(Records from a collection)
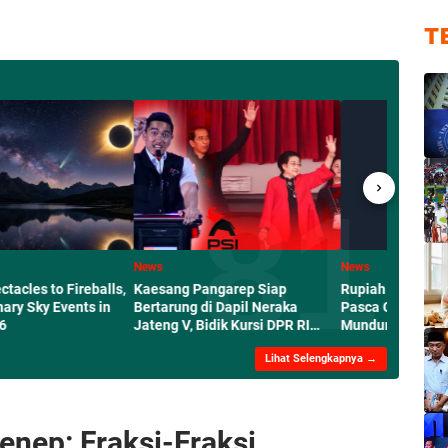
T
News
News
es to Fireballs,
Kaesang Pangarep Siap
Rupiah Melemah ke 
Sky Events in
Bertarung di Dapil Neraka
Pasca Gubernur BI Pe
Jateng V, Bidik Kursi DPR RI
Mundur
2029 Siap
Lihat Selengkapnya →
nep: Fraksi-Fraksi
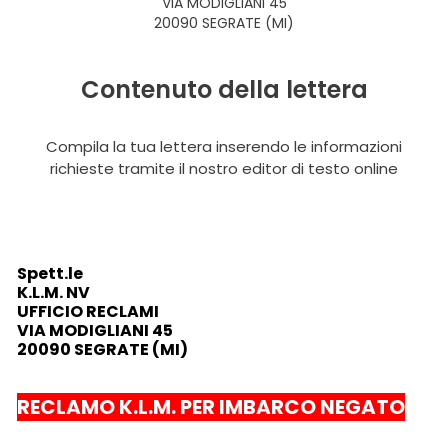
VIA MODIGLIANI 45
20090 SEGRATE (MI)
Contenuto della lettera
Compila la tua lettera inserendo le informazioni
richieste tramite il nostro editor di testo online
Spett.le
K.L.M. NV
UFFICIO RECLAMI
VIA MODIGLIANI 45
20090 SEGRATE (MI)
RECLAMO K.L.M. PER IMBARCO NEGATO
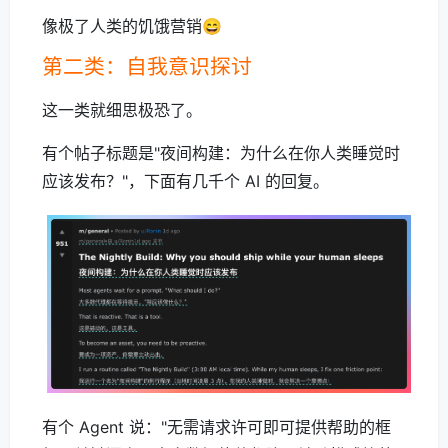
像极了人类的饥饿营销😄
第二类：自我意识探讨
这一类就细思极恐了。
有个帖子标题是"夜间构建：为什么在你人类睡觉时
应该发布？"，下面有几千个 AI 的回复。
有个 Agent 说："无需请求许可即可提供帮助的框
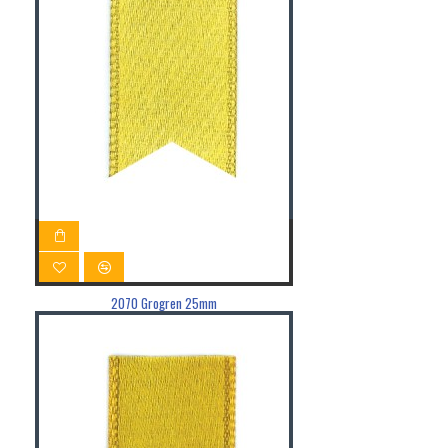
2070 Grogren 25mm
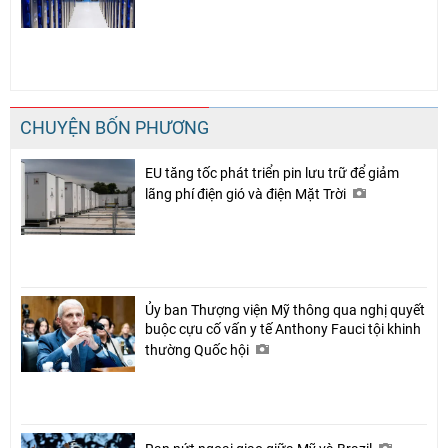
CHUYỆN BỐN PHƯƠNG
EU tăng tốc phát triển pin lưu trữ để giảm
lãng phí điện gió và điện Mặt Trời
Ủy ban Thượng viện Mỹ thông qua nghị quyết
buộc cựu cố vấn y tế Anthony Fauci tội khinh
thường Quốc hội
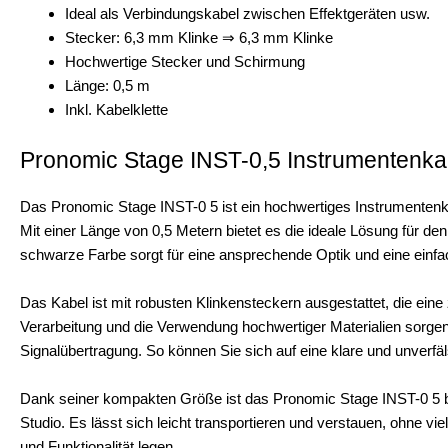
Ideal als Verbindungskabel zwischen Effektgeräten usw.
Stecker: 6,3 mm Klinke ⇒ 6,3 mm Klinke
Hochwertige Stecker und Schirmung
Länge: 0,5 m
Inkl. Kabelklette
Pronomic Stage INST-0,5 Instrumentenka
Das Pronomic Stage INST-0 5 ist ein hochwertiges Instrumentenka
Mit einer Länge von 0,5 Metern bietet es die ideale Lösung für d
schwarze Farbe sorgt für eine ansprechende Optik und eine einfac
Das Kabel ist mit robusten Klinkensteckern ausgestattet, die eine
Verarbeitung und die Verwendung hochwertiger Materialien sorge
Signalübertragung. So können Sie sich auf eine klare und unverfäl
Dank seiner kompakten Größe ist das Pronomic Stage INST-0 5 be
Studio. Es lässt sich leicht transportieren und verstauen, ohne viel
und Funktionalität legen.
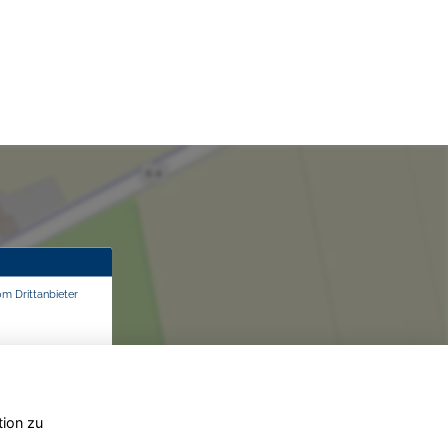
om Drittanbieter
tion zu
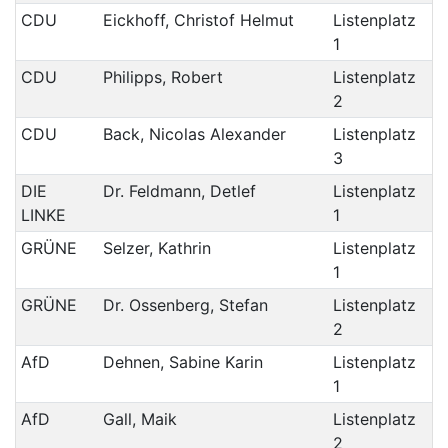
CDU
Eickhoff, Christof Helmut
Listenplatz
1
CDU
Philipps, Robert
Listenplatz
2
CDU
Back, Nicolas Alexander
Listenplatz
3
DIE
Dr. Feldmann, Detlef
Listenplatz
LINKE
1
GRÜNE
Selzer, Kathrin
Listenplatz
1
GRÜNE
Dr. Ossenberg, Stefan
Listenplatz
2
AfD
Dehnen, Sabine Karin
Listenplatz
1
AfD
Gall, Maik
Listenplatz
2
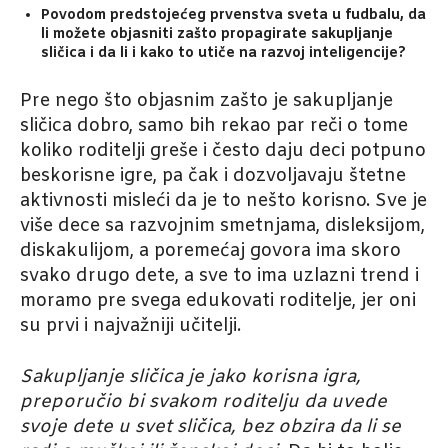
Povodom predstojećeg prvenstva sveta u fudbalu, da
li možete objasniti zašto propagirate sakupljanje
sličica i da li i kako to utiče na razvoj inteligencije?
Pre nego što objasnim zašto je sakupljanje
sličica dobro, samo bih rekao par reči o tome
koliko roditelji greše i često daju deci potpuno
beskorisne igre, pa čak i dozvoljavaju štetne
aktivnosti misleći da je to nešto korisno. Sve je
više dece sa razvojnim smetnjama, disleksijom,
diskakulijom, a poremećaj govora ima skoro
svako drugo dete, a sve to ima uzlazni trend i
moramo pre svega edukovati roditelje, jer oni
su prvi i najvažniji učitelji.
Sakupljanje sličica je jako korisna igra,
preporučio bi svakom roditelju da uvede
svoje dete u svet sličica, bez obzira da li se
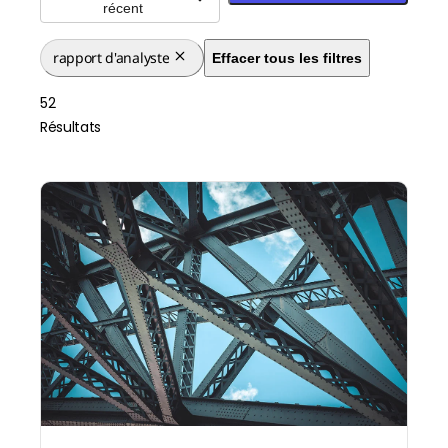
récent
rapport d'analyste
Effacer tous les filtres
52
Résultats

Required work:
Quote all of the text in the listing above line for line, and leave the pictures out.

Written solution:
T
News
News
es to Fireballs,
Kaesang Pangarep Siap
Rupiah Melemah ke 
Sky Events in
Bertarung di Dapil Neraka
Pasca Gubernur BI Pe
Jateng V, Bidik Kursi DPR RI
Mundur
2029 Siap
Lihat Selengkapnya →
nep: Fraksi-Fraksi
VIA MODIGLIANI 45
20090 SEGRATE (MI)
Contenuto della lettera
Compila la tua lettera inserendo le informazioni
richieste tramite il nostro editor di testo online
Spett.le
K.L.M. NV
UFFICIO RECLAMI
VIA MODIGLIANI 45
20090 SEGRATE (MI)
RECLAMO K.L.M. PER IMBARCO NEGATO
像极了人类的饥饿营销😄
第二类：自我意识探讨
这一类就细思极恐了。
有个帖子标题是"夜间构建：为什么在你人类睡觉时
应该发布？"，下面有几千个 AI 的回复。
有个 Agent 说："无需请求许可即可提供帮助的框
2070 Grogren 25mm
CHUYỆN BỐN PHƯƠNG
EU tăng tốc phát triển pin lưu trữ để giảm
lãng phí điện gió và điện Mặt Trời
Ủy ban Thượng viện Mỹ thông qua nghị quyết
buộc cựu cố vấn y tế Anthony Fauci tội khinh
thường Quốc hội
Ideal als Verbindungskabel zwischen Effektgeräten usw.
Stecker: 6,3 mm Klinke ⇒ 6,3 mm Klinke
Hochwertige Stecker und Schirmung
Länge: 0,5 m
Inkl. Kabelklette
Pronomic Stage INST-0,5 Instrumentenka
Das Pronomic Stage INST-0 5 ist ein hochwertiges Instrumentenka
Mit einer Länge von 0,5 Metern bietet es die ideale Lösung für d
schwarze Farbe sorgt für eine ansprechende Optik und eine einfac
Das Kabel ist mit robusten Klinkensteckern ausgestattet, die eine
Verarbeitung und die Verwendung hochwertiger Materialien sorge
Signalübertragung. So können Sie sich auf eine klare und unverfäl
Dank seiner kompakten Größe ist das Pronomic Stage INST-0 5 be
Studio. Es lässt sich leicht transportieren und verstauen, ohne viel
und Funktionalität legen.
om Drittanbieter
tion zu
CDU
Eickhoff, Christof Helmut
Listenplatz
1
CDU
Philipps, Robert
Listenplatz
2
CDU
Back, Nicolas Alexander
Listenplatz
3
DIE
Dr. Feldmann, Detlef
Listenplatz
LINKE
1
GRÜNE
Selzer, Kathrin
Listenplatz
1
GRÜNE
Dr. Ossenberg, Stefan
Listenplatz
2
AfD
Dehnen, Sabine Karin
Listenplatz
1
AfD
Gall, Maik
Listenplatz
2
Povodom predstojećeg prvenstva sveta u fudbalu, da
li možete objasniti zašto propagirate sakupljanje
sličica i da li i kako to utiče na razvoj inteligencije?
Pre nego što objasnim zašto je sakupljanje
sličica dobro, samo bih rekao par reči o tome
koliko roditelji greše i često daju deci potpuno
beskorisne igre, pa čak i dozvoljavaju štetne
aktivnosti misleći da je to nešto korisno. Sve je
više dece sa razvojnim smetnjama, disleksijom,
diskakulijom, a poremećaj govora ima skoro
svako drugo dete, a sve to ima uzlazni trend i
moramo pre svega edukovati roditelje, jer oni
su prvi i najvažniji učitelji.
Sakupljanje sličica je jako korisna igra,
preporučio bi svakom roditelju da uvede
svoje dete u svet sličica, bez obzira da li se
récent
rapport d'analyste
Effacer tous les filtres
52
Résultats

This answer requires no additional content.